[Records excerpted from a collection]
++++++++

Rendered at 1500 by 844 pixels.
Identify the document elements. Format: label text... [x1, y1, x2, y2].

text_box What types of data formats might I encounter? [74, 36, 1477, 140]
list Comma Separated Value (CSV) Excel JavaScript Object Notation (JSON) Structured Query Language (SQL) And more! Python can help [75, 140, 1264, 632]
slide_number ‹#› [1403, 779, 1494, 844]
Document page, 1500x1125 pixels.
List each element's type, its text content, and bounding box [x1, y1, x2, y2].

++++++++

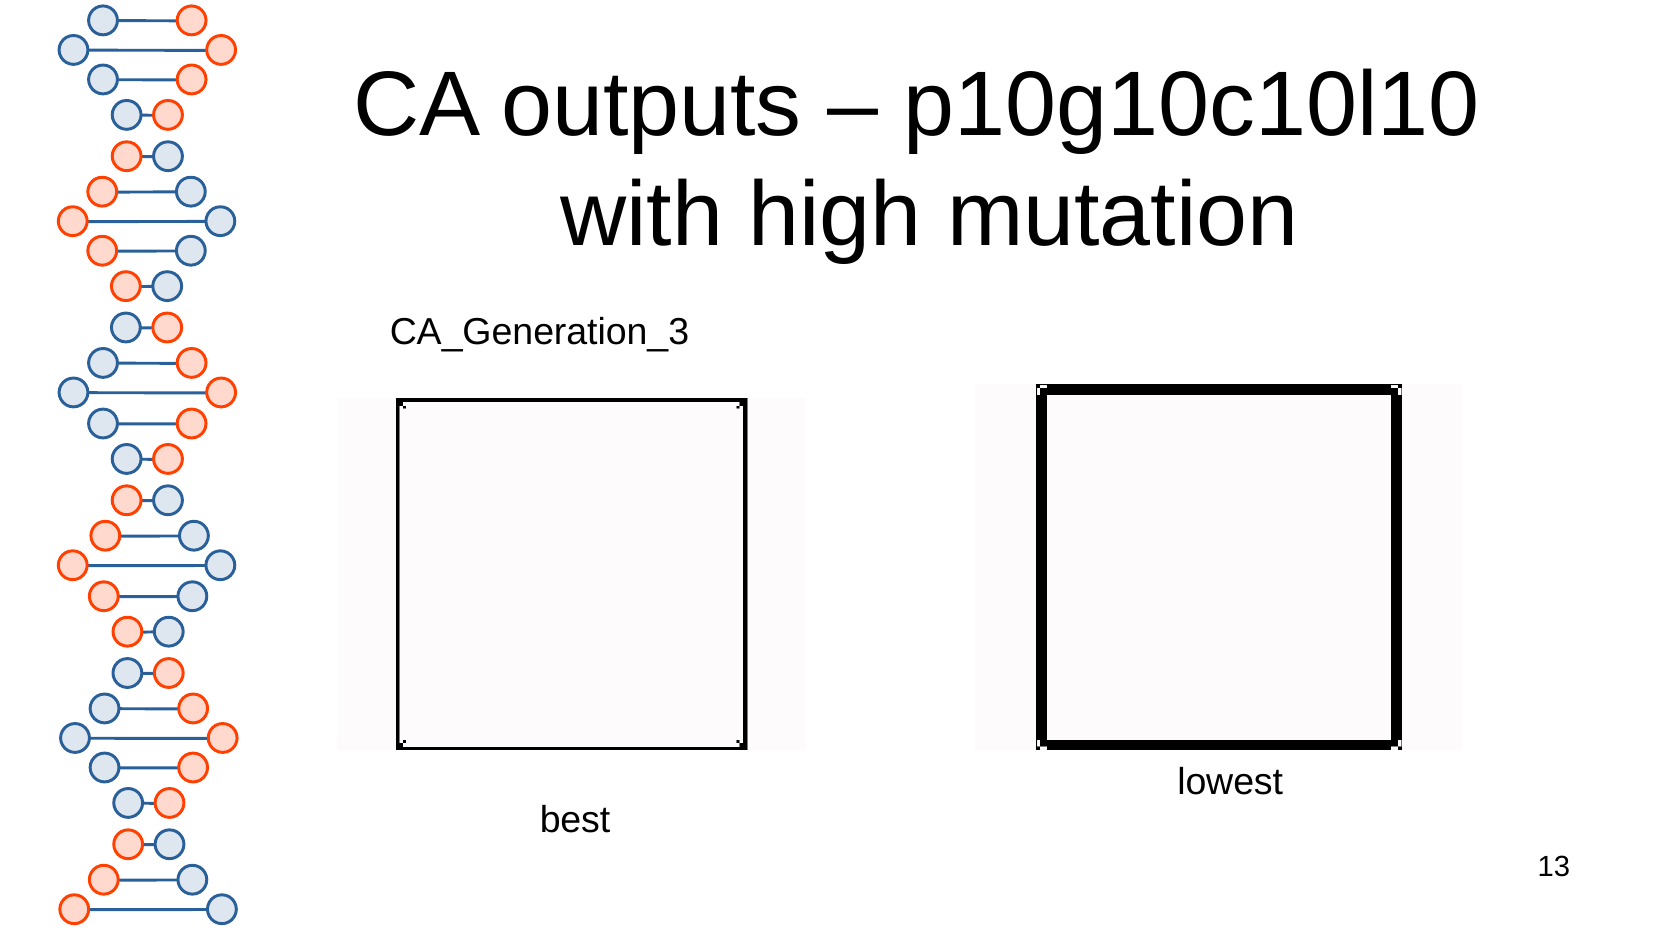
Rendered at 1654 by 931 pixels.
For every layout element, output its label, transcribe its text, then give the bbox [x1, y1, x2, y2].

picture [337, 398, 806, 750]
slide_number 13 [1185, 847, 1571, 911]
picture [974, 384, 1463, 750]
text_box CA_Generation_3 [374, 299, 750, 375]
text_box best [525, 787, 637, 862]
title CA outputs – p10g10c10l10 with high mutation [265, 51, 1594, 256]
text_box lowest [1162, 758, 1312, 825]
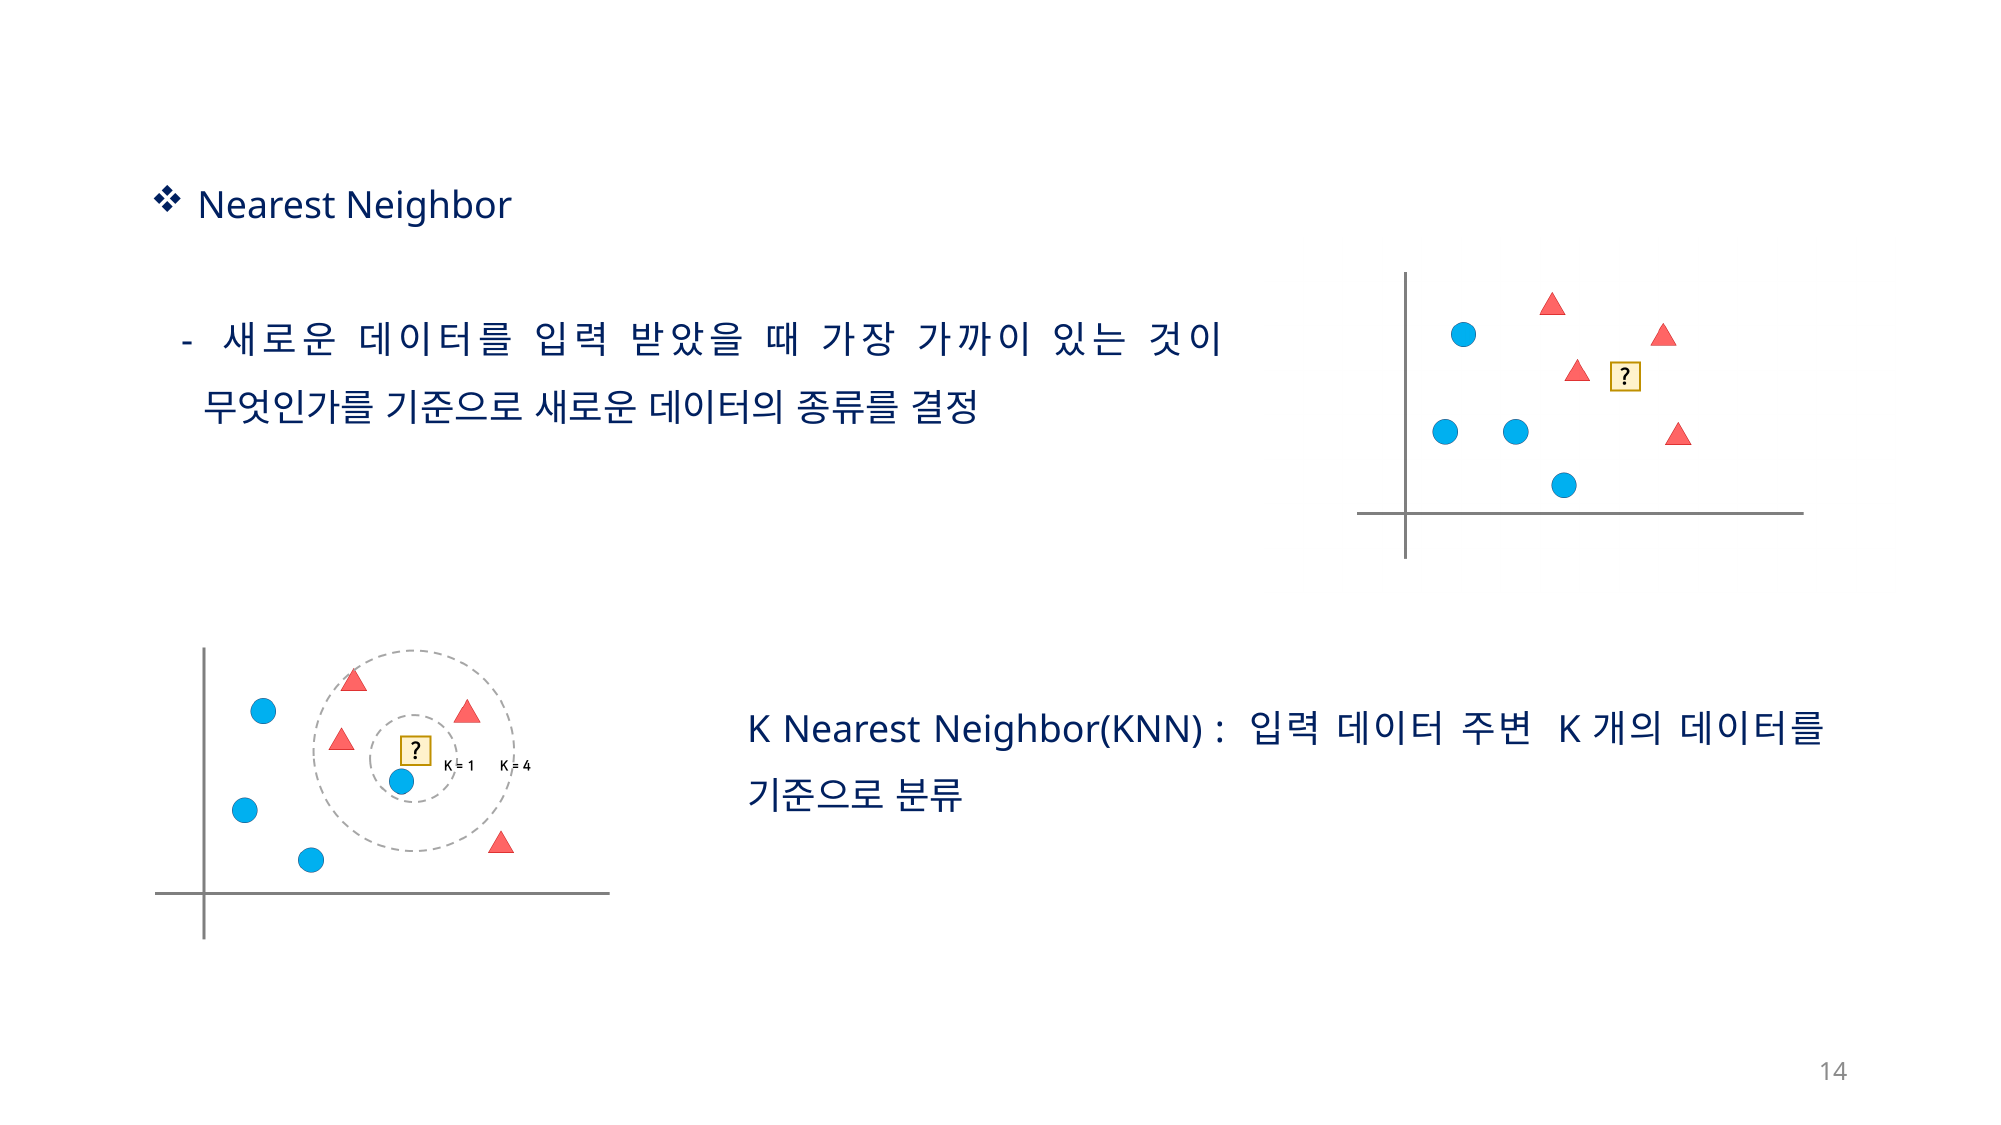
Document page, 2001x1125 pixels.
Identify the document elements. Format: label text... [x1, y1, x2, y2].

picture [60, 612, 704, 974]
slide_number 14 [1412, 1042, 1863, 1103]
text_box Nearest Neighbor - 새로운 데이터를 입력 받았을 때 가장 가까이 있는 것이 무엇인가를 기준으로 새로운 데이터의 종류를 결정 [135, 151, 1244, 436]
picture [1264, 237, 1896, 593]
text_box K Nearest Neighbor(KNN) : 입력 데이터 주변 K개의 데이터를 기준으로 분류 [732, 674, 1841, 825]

++++++++

The reply should consist solely of the lines above from the one that has "Rendered at 1500 by 844 pixels." through the one that has "Document page, 1500x1125 pixels.", reproduced exactly.

# SOLUTION TO THE PROBLEM:
Rendered at 1500 by 844 pixels.
Identify the document elements. Format: label text... [x1, y1, x2, y2].

text_box What types of data formats might I encounter? [74, 36, 1477, 140]
list Comma Separated Value (CSV) Excel JavaScript Object Notation (JSON) Structured Query Language (SQL) And more! Python can help [75, 140, 1264, 632]
slide_number ‹#› [1403, 779, 1494, 844]
Document page, 1500x1125 pixels.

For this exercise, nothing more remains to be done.